Last month, Kazakhstan expressed support for what it called Russia's "anti-terrorist" campaign in Chechnya. And since then, newspapers and television reports in Kazakhstan have increasingly focused on the issue of terrorist threats.

A general rise in Islamic militancy in Central Asia, which gained international attention this fall with a hostage incident in neighboring Kyrgyzstan, has made the Kazakh government wary. The Chechen fighters who invaded Dagestan this past summer said they wanted to install an Islamic government.

Amanchi Gunashev is the Chechen government's official representative in Kazakhstan. He told RFE/RL that the Chechen refugees represent no threat to Kazakhstan. Gunashev spoke by telephone from Almaty.

"The number of Chechen immigrants coming to Kazakhstan is increasing. During the first war, in 1994 to '96, some 14,000 to 15,000 Chechens arrived in Kazakhstan. They returned home after the peace agreement was signed. Now again thousands of them are coming here to Kazakhstan -- but all of them are women, elderly people and children."

Yet Kazakh media are reporting extensively about those Kazakhs who have joined the Chechen rebels, implying that the Islamic militancy of the Caucasus could spread to Central Asia. Salman Shatoyev, a former Soviet Army colonel and an ethnic Chechen, told journalists a few weeks ago (November 30) that many Kazakh young men are being recruited by the Islamic militants in the Russian republic of Kalmykia.

Kazakhstan's newspapers are full of interviews with young citizens of Kazakhstan who used to be members of Chechen rebel military units. According to the newspaper "Karavan", the young men tell stories of being cheated by Chechen rebels who persuaded them to become "warriors of Islam" and then "used the young Kazakhs as human shields in their fight against Russian federal troops."

Last week, a Russian security official (Murad Gajimuradov) was shown on Kazakh television announcing the arrest of three ethnic Kazakhs in Dagestan. According to the official, the three intended to join the Chechen rebels when they were stopped by Russian troops and returned home. The three reportedly said they had been offered $100 per week to be "hired warriors of Islam." As is usual in such reports, the men involved did not speak in front of the camera.

Kazakh media also report that the western border of Kazakhstan and its Caspian Sea coast have been re-enforced. Authorities in the western Kazakh cities of Atyrau and Aqtau have canceled flights from Azerbaijan and Dagestan.

Still, hundreds of Chechen refugees have fled to Kazakhstan via the Caspian Sea. Kazakh news agencies report that almost every vessel arriving from Azerbaijan or Dagestan has at least four or five illegal Chechen immigrants. The reports always mention that some of them may be armed.

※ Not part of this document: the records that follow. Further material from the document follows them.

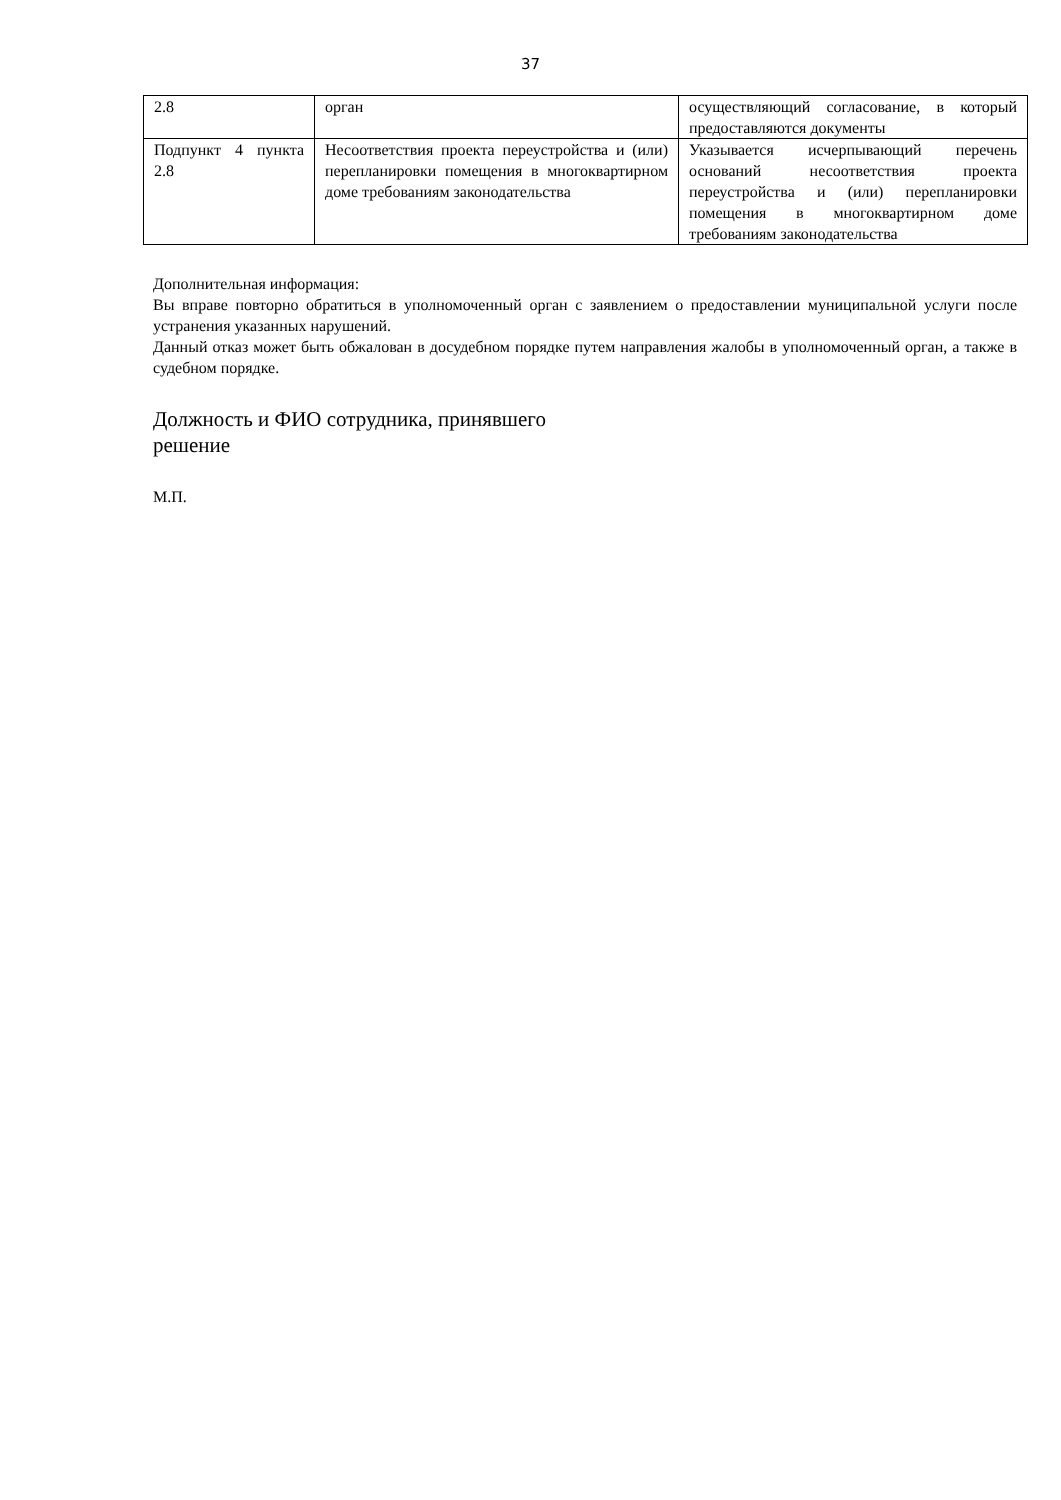37
| 2.8 | орган | осуществляющий согласование, в который предоставляются документы |
| Подпункт 4 пункта 2.8 | Несоответствия проекта переустройства и (или) перепланировки помещения в многоквартирном доме требованиям законодательства | Указывается исчерпывающий перечень оснований несоответствия проекта переустройства и (или) перепланировки помещения в многоквартирном доме требованиям законодательства |
Дополнительная информация:
Вы вправе повторно обратиться в уполномоченный орган с заявлением о предоставлении муниципальной услуги после устранения указанных нарушений.
Данный отказ может быть обжалован в досудебном порядке путем направления жалобы в уполномоченный орган, а также в судебном порядке.
Должность и ФИО сотрудника, принявшего
решение
М.П.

Reports such as these, in addition to the anti-Chechen Russian radio and television reports that are broadcast in Kazakhstan, are painting a negative image of Chechens. Kazakh journalists pepper their reports with phrases like "Chechen terrorists," "possible terrorist actions in Kazakhstan," "threat to ethnic Russians living in Kazakhstan," and "illegal armed Chechen immigrants in Kazakhstan."

Many of Chechnya's current leaders, including President Aslan Maskhadov, were born in Kazakhstan. The Chechen representative in Kazakhstan, Gunashev, says that Chechens will always be fond of Kazakhstan because of the kind treatment offered the Chechens when they were relocated there during World War Two.

"Any Chechen, no matter where he lives, considers Kazakhstan as his second motherland. I can assure you, no Chechen on Earth will do anything harmful to Kazakhstan or the Kazakh nation. What that nation did for us in the 1940s cannot be forgotten. Kazakhs saved the Chechen nation, sharing bread and shelter with the Chechens then."

Such feelings of camaraderie are not shared by Kazakhstan's government. Privately, some officials may be sympathetic toward the Chechen refugees, but Kazakhstan has held fast to its bonds with Russia. Kazakhstan's President Nursultan Nazarbayev has publicly declared on numerous occasions that Russia is Kazakhstan's greatest friend.

For Chechen refugees now seeking to enter Kazakhstan, the only recourse is to sneak into the country.